The Rwenzori Mountains or in times of antiquity known as the ‘Legendary Mountains of the Moon’, is a mountain range of central Africa, often referred to as Mt. Rwenzori, located on the border between Uganda and the DRC. It is recognised as a UNESCO world heritage site.
The Rwenzori Mountains are the highest and most permanent sources of the River Nile, and constitute a vital water catchment. Their multitude of fast flowing rivers, magnificent waterfalls and stratified vegetation make the property exceptionally scenic and beautiful. The mountains are well-known for their unique alpine flora & Fauna. The Park supplies local communities with various wild resources and is an important cultural heritage. The mountain supports the richest montane flora in Africa. It is home to some rarest vegetation types on the African continent and is home to many undiscovered species
History & connection to ancient Egypt
These mountain ranges are the source of the Nile River this fact was a matter of speculation for thousands of years. The ancient Greek historian Herodotus was on of the first Europeans to compile and record the various theories of the river’s origins in the 5th century BC. According to Herodotus, the Ancient Egyptians believed that the Nile had its source in two great mountains within which were eternal springs. From here one branch was said to flow north, dividing Egypt, and another south into Nubia and Ethiopia. The priests of Sais, from whom Herodotus extracted this theory, believed the mountains to lie somewhere between Thebes and Elephantine (Aswan). Cleary, even in Herodotus’ day, the Nile had been explored well into Nubia and this was generally known to be false.
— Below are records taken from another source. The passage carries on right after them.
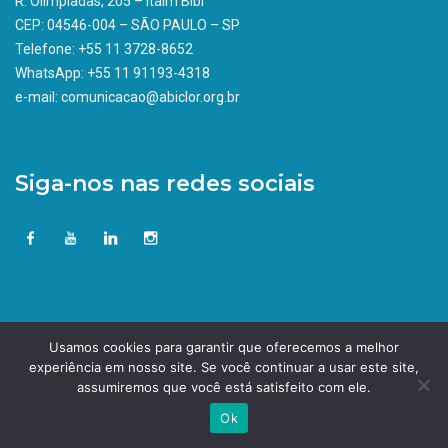
R. Olimpíadas, 205 – Itaim Bibi
CEP: 04546-004 – SÃO PAULO – SP
Telefone: +55 11 3728-8652
WhatsApp: +55 11 91193-4318
e-mail: comunicacao@abiclor.org.br
Siga-nos nas redes sociais
Usamos cookies para garantir que oferecemos a melhor
experiência em nosso site. Se você continuar a usar este site,
assumiremos que você está satisfeito com ele.
Ok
Herodotus also mentions several other theories, one being it was believed by some that the Nile River’s annual inundation was caused by snowfall at its source.
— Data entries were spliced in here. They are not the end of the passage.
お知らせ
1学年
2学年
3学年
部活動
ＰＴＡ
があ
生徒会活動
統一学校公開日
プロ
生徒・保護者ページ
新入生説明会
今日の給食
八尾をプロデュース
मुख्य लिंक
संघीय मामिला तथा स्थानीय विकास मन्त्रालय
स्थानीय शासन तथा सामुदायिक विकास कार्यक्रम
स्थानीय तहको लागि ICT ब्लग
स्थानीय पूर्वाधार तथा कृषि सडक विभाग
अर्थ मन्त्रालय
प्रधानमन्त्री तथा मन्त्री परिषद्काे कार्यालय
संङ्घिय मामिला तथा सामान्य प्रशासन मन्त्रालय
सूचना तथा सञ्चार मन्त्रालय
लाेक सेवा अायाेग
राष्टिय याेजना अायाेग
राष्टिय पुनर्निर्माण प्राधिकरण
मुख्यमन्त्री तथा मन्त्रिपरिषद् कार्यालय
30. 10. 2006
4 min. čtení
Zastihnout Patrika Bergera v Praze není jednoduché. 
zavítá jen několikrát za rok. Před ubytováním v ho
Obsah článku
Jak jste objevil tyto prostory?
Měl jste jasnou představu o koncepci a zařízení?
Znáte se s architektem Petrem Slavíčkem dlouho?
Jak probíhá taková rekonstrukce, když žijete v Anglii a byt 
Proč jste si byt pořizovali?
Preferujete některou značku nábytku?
Herodotus spurned this theory based upon the well known fact that, as one travels south towards the equator it becomes excessively hot. In Herodotus’ day it was believed that the temperatures in the Torrid Zone, as it was called, where so severe and the beasts that dwelt there so ferocious, that the region was all but impassable (yep & that’s where people like myself, come from). How, Herodotus asked, could there be snows in such a place? Despite being wholeheartedly dismissed by Herodotus, this theory was very close to the truth. This theory centuries later was proven to be true by the works of Ptolemy in the 2nd century & finally validated by John Speke and Henry Morton Stanley in the mid 19th century.
The highest Rwenzoris are permanently snow-capped, and they, along with Kilimanjaro and Mount Kenya are the only such in Africa.So the roots of Nile rest in mount Kilimanjaro.